Prediction of SRV and Optimization of Fracturing in Tight Gas and Shale Using a Fully Elasto-Plastic Coupled Geomechanical Model

摘要

Hydraulic fracturing is essential for economical development of tight gas and shale gas reservoirs. Current techniques are unable to predict the SRV dependence on frac job and rock mechanics parameters, which precludes any meaningful optimization. In our previous work on the SRV propagation prediction by means of combined tensile/shear fracturing model, the applications showed relatively narrow, focused SRV that resembled behavior dominated by a single fracture. In this work, we significantly improved the model by implementing rigorous full Newton elasto-plastic solution of fracturing problems by pseudo-continuum technique. The results reveal interesting features of complex fracturing occurring in tight formations, which are in broad agreement with the shapes of SRV’s obtained from microseismic imaging. Flexibility of the code to select either tensile or shear fracturing mechanism or combination of both allows various scenarios to be examined. Different cases of 2-D and 3-D simulations will be presented which demonstrate some important features of the process. First, it is found that a wide SRV can result in cases where initial reservoir conditions are close to shear fracturing point such as in formations with microfractures, partially cemented natural fractures and abnormally high initial pore pressure. The SRV width is found to depend on the horizontal stress contrast as expected.

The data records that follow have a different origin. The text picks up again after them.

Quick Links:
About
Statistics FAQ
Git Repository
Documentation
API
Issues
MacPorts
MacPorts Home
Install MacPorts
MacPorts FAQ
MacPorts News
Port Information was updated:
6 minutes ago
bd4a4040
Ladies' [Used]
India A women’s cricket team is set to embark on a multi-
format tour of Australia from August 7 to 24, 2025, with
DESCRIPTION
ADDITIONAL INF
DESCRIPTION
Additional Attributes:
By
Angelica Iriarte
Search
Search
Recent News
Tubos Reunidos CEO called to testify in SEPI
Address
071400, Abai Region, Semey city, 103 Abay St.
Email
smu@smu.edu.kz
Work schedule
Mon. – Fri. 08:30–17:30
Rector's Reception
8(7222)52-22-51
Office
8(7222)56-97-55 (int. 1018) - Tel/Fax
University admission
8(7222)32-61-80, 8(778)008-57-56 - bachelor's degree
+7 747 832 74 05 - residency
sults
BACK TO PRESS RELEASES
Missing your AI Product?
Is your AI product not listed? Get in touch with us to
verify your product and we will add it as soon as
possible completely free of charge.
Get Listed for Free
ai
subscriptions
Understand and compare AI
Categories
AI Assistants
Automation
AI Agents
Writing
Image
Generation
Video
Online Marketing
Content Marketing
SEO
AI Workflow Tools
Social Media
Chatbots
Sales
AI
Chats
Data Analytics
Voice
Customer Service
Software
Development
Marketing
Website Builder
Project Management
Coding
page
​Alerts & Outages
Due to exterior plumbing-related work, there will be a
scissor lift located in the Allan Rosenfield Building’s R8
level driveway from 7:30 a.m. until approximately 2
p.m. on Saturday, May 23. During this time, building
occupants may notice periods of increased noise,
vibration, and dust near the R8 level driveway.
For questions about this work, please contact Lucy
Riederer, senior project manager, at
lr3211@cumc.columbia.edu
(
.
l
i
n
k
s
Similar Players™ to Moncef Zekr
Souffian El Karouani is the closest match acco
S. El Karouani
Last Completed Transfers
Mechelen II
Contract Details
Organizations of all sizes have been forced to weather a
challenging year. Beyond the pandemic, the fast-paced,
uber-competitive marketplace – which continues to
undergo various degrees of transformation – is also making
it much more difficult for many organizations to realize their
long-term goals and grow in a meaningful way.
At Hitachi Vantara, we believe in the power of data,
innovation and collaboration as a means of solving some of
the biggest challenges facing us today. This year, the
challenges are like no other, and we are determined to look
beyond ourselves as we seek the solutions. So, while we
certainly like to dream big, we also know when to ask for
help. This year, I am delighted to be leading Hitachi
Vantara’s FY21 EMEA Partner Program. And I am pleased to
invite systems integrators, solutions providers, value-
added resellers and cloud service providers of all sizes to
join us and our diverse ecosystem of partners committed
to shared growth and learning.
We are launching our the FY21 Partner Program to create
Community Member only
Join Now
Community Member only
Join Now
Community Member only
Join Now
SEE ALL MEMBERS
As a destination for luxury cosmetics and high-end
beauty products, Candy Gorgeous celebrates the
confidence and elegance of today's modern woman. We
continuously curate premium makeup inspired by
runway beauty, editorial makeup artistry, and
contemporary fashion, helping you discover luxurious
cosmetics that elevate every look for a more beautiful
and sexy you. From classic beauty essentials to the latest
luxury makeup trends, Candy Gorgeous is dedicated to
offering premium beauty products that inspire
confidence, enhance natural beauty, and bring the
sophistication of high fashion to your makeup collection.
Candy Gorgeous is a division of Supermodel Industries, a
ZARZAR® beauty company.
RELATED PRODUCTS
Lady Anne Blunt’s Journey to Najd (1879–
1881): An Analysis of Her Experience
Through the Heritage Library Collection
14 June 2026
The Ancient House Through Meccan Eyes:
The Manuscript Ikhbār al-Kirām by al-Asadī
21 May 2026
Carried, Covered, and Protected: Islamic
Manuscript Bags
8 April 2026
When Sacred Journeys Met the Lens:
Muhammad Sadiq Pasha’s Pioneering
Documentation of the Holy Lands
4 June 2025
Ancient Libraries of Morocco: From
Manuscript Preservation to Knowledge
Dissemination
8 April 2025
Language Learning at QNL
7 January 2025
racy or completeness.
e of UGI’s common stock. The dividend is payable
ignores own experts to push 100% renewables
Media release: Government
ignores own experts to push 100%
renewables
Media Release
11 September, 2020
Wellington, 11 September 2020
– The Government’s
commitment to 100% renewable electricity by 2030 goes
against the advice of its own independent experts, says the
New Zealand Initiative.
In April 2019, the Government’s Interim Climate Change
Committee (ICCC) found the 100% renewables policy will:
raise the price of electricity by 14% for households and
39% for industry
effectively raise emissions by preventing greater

Second, wide SRV growth is associated with constant or increasing pumping pressure for further failed zone growth due to the loss of elastic coupling by off-planar failure propagation. Further, under high injection pressure, an efficient fracture elasto-plastic constitutive model developed can drive both maximum and minimum effective stresses to zero or tensile and therefore creation of tensile fracture can be predicted simultaneously with shear fracturing. This will then provide means of modeling proppant transport. The new model is a significant step towards development of an integrated predictive tool for the optimization of shale gas development.